Aug. 4 2010 12:00 AM

Outdoor 'Othello' works effectively


    “Bare bones” blatantly describes the
    design elements of Shakespeare on the
    Grands “Othello" in its current form. Under
    the auspices of the Lansing Civic Players, the
    offshoot company maximizes its shoestring
    budget with a bi-colored cloth backdrop
    and a simple wooden balcony that serves as
    the set beneath the dinosaur beams at the
    Riverfront Park Salt Shed.

    With borrowed costumes and barely any
    props, “Othello" is not flashy,
    but it is structurally sound,
    from the adequate and sometimes
    interesting acting to the straightforward

    The artistic choice to “modernize”
    Shakespeare always prompts questions
    of necessity. Director Rita Diebler places
    “Othello in the present, obfuscating the
    title character’s background into the greater
    African continent.

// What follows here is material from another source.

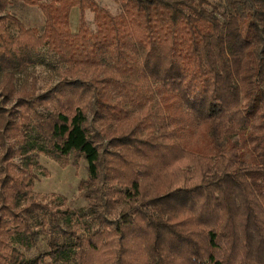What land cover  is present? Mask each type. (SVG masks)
Returning a JSON list of instances; mask_svg holds the SVG:
<instances>
[{"label":"trees","instance_id":"1","mask_svg":"<svg viewBox=\"0 0 264 264\" xmlns=\"http://www.w3.org/2000/svg\"><path fill=\"white\" fill-rule=\"evenodd\" d=\"M21 1L44 22L0 0V264H264V0ZM41 153L86 161L87 210L33 192Z\"/></svg>","mask_w":264,"mask_h":264},{"label":"rangeland","instance_id":"2","mask_svg":"<svg viewBox=\"0 0 264 264\" xmlns=\"http://www.w3.org/2000/svg\"><path fill=\"white\" fill-rule=\"evenodd\" d=\"M97 4L107 9L115 15L119 12V5L116 0H95ZM7 11L14 14L26 27H36L42 29L44 17L37 6L24 4L21 0H11ZM84 18L88 27L95 31L96 25L93 21V13L85 10ZM79 23V9L72 8L70 12V28L76 32ZM36 72L39 78L41 91L46 90L51 85L55 77V71L48 66V61L54 62L55 57L49 54L46 48H41L36 54ZM37 165L34 168L35 178L33 180V192L45 196V200L54 199V206L59 210H87V202L79 189V182L85 179L86 161L75 154H71L66 162L58 160L51 155L41 153L35 159ZM43 234L35 246L30 245L29 249L20 246L19 249L26 258L34 257L39 251L45 249Z\"/></svg>","mask_w":264,"mask_h":264}]
</instances>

Thankfully not outfitted
    with the traditional blackface makeup
    often used by actors playing
    the role, Mike Stewart
    portrays the Moor as a man
    whose “differentness” and
    intense scrupulousness are
    the source of hatred and the
    tool for manipulation by his
    snake-tongued friend, Iago,
    played by the reliable Tod
    Humphrey. Casting Othello
    as “different” rather than literally “black”
    works for this production, although audiences
    may wonder why the present-day
    Turks are attacking Cyprus and whether
    modernizing isn’t just an excuse to avoid
    wearing tights.

    Stewart physically defines his character
    more than any other actor in the cast,
    from his confident steps to his raised chin
    stances. As a result, Stewart’s Othello is
    always entertaining to watch, even if cynics
    cannot always take him seriously. Part of
    this comes from his delivery, which — given
    the outdoor setting — is understandably
    loud; as each line is delivered as a booming
    pronouncement or an angry shriek, one
    begins to root for Iago for easily tricking
    such a melodramatic fool. Lines like "fire
    and brimstone!" sound as if Stewart is in a
    Will Ferrell comedy.

    That said, Stewart is
    able to portray his love for
    his wife, Desdemona (Amy
    Winchell), with a very honest
    intensity. Their combined
    chemistry may not
    always sizzle, but you do
    believe that it pains him to
    kill her and pains him even
    more to be told that she was
    innocent from the beginning.

    Humphrey, as always, makes every word
    distinct and every line clear and understandable.
    While he switches effectively
    from his public face of false honesty to his
    private sneer full of sinister plotting, he never
    answers the important question of why
    Iago so despises Othello. Although his dialogue
    keeps his real motives vague, even an
    internal response on the part of Humphrey
    to push his motives beyond simple racial
    prejudices could clarify and intensify the
    play’s catalyst.

    The rest of the cast members — including
    Winchell, Steven Ledyard, Adam
    Bright, Mark Polzin, Kris Vitols, Erica Beck,
    Angela Wright, Anthony Romero, Danny
    VanOverbeke and CJ Bernhart — each
    plays his or her respective role effectively
    enough. None of the players or pawns particularly
    stands out, but there are also no
    squeaky wheels.

    Even the most engaging outdoor productions
    must endure the constant distractions
    of the Riverfront Park location, including,
    but not limited to, police sirens, construction
    vehicles and other nearby music performances.
    To their credit, the cast never
    allows these constant irritations to detract
    too much from their performances. While
    very little of this production rises to the
    occasion of being truly memorable, it is by
    far one of the best productions from this
    company in recent memory.


    Shakespeare on the Grand 7 p.m. Thursday, Aug. 5, through Sunday, Aug. 8 Adado Riverfront Park Salt Shed. Free.